In an event, Hyundai CEO John Krafcik was quipped about that he even forgets about the Azera, during a conversation in which the executive was clicking off the extensive list of models the company is launching next year. And the large, sometimes staid sedan has been lost a bit in the shuffle as Hyundai has rolled out smaller four-doors--namely the Sonata and the Elantra--to much acclaim.
But Hyundai isn't giving up on the Azera, fortifying it with a more upscale appearance as it vies with entrenched competition from the Buick LaCrosse, the Toyota Avalon, the Nissan Maxima and the Acura TL.
The most obvious changes are to the outside, where the front end takes cues from the Sonata, with which it shares some underpinnings. The grille, hood and headlights are changed, and features such as ambient lighting and a panoramic sunroof are added.
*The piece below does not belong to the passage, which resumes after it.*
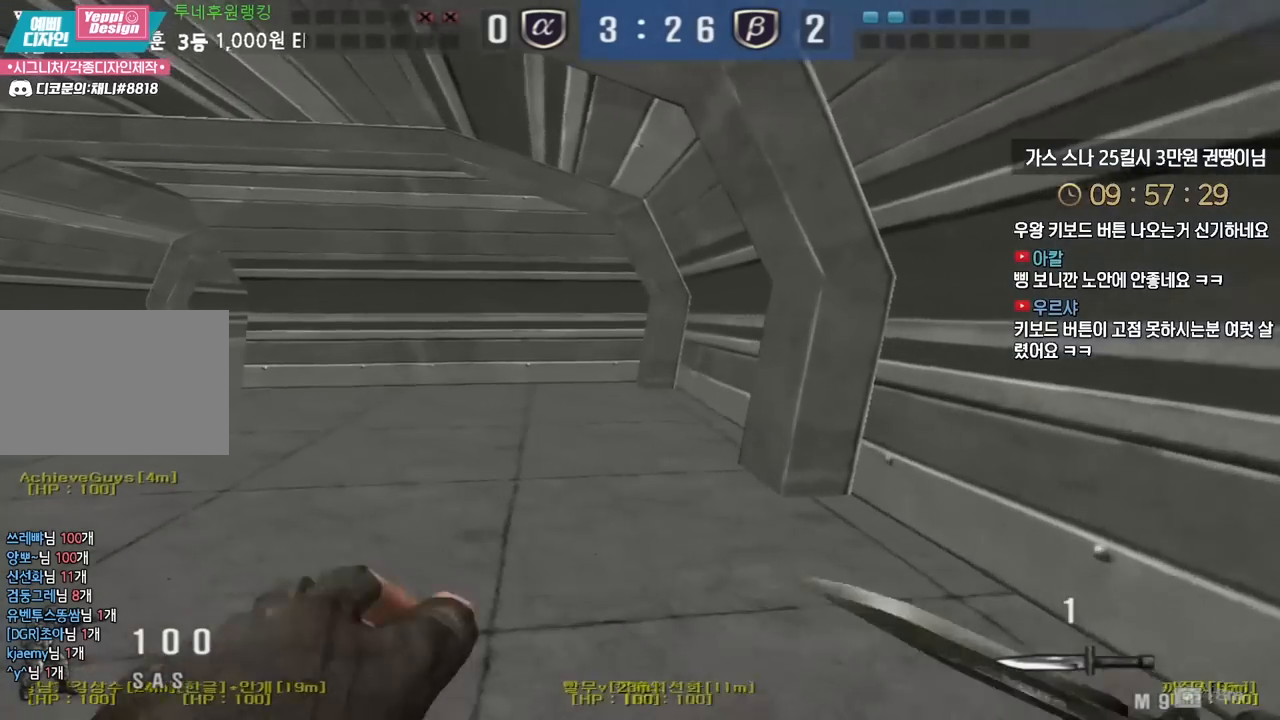
{"keys": ["a", "w"], "events": []}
Power increases in the 3.3-liter V6 to an estimated 295 hp and 255 lb-ft of torque, up from the current levels of 260 hp and 233 lb-ft. It will get about 20 mpg in city driving and 29 mpg on the highway (currently it's 20/28 mpg). The engine is paired with a six-speed automatic gearbox with manual mode.
Though the 3.3-liter is fortified, the previous 3.7-liter that made 283 hp and 263 lb-ft of torque won't be available. Hyundai also ruled out a 2.0-liter turbo four-cylinder for the Azera.
"We're hoping that the design statement this car makes allows us to draw customers from other segments," said Mike O'Brien, Hyundai vice president of product and corporate planning.
The sedan is available in two variations: the base trim, which includes leather, 18-inch wheels and navigation, and a tech-package upgrade to 19-inch wheels, HID lamps and a better audio system.
The rear suspension is also new, with an independent multilink (five-link) design.